(Before-and-after object states)
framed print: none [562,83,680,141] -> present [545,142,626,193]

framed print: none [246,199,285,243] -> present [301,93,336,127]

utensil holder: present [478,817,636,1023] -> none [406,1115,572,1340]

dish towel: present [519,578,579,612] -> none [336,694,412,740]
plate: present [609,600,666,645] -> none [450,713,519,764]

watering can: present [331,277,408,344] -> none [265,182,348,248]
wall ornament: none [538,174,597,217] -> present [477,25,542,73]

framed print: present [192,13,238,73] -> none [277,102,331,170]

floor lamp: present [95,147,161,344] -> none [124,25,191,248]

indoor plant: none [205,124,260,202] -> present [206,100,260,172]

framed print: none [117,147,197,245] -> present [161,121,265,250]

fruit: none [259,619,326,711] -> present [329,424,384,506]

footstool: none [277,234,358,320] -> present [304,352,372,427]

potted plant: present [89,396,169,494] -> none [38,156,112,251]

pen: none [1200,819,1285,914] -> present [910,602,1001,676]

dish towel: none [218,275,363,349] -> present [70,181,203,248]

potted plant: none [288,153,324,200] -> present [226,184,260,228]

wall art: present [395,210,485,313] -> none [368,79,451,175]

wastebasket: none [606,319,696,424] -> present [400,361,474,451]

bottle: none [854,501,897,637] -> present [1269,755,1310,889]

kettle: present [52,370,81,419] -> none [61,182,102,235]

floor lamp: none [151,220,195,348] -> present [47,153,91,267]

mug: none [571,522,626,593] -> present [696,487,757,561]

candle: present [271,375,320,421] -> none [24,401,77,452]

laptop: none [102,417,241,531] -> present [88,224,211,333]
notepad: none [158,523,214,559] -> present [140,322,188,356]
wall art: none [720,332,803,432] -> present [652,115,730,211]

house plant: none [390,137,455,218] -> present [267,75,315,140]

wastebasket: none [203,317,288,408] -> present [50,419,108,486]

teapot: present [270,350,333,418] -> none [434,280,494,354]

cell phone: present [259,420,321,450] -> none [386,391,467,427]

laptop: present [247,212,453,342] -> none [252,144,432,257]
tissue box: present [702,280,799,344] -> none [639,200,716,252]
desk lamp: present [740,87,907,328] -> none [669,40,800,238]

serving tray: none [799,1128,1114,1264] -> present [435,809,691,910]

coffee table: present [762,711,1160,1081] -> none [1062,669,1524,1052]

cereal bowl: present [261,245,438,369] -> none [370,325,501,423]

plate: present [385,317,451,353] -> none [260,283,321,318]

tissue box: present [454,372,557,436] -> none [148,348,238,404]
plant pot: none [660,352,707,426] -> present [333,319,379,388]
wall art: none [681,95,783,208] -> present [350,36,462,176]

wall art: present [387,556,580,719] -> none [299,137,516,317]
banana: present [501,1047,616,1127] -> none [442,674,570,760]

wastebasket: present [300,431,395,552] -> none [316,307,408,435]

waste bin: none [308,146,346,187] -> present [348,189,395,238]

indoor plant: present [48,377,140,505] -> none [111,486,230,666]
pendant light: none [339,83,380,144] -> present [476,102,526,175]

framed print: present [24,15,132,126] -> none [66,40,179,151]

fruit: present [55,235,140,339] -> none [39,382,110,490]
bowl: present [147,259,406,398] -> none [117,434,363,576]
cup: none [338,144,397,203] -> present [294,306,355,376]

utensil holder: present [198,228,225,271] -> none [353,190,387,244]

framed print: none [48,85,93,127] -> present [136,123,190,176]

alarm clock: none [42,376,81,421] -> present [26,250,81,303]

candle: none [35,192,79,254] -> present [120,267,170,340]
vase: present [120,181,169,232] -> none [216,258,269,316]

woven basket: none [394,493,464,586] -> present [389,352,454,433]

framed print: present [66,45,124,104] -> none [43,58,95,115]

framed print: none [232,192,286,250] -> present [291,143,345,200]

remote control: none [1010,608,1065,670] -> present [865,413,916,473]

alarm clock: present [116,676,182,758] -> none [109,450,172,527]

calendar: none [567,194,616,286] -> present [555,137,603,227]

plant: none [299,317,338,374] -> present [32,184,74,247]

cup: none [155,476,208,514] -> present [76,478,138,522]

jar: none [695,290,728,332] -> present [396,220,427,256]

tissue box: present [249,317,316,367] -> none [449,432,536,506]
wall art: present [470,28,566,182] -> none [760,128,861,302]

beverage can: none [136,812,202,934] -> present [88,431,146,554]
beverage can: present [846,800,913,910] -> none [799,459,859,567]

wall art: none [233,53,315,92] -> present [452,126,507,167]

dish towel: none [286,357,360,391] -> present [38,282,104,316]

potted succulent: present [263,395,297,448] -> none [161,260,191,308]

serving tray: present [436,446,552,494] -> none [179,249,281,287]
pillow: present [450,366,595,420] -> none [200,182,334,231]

▶ **PROBLEM DESCRIPTION**
Copy range, inclusive: the line holding "wall art: present [470,28,566,182]" to the line holding "potted succulent: present". Reproduce exactly those lines of the records above and no others.

▶ **OUTPUT FOR THIS EXERCISE**
wall art: present [470,28,566,182] -> none [760,128,861,302]

beverage can: none [136,812,202,934] -> present [88,431,146,554]
beverage can: present [846,800,913,910] -> none [799,459,859,567]

wall art: none [233,53,315,92] -> present [452,126,507,167]

dish towel: none [286,357,360,391] -> present [38,282,104,316]

potted succulent: present [263,395,297,448] -> none [161,260,191,308]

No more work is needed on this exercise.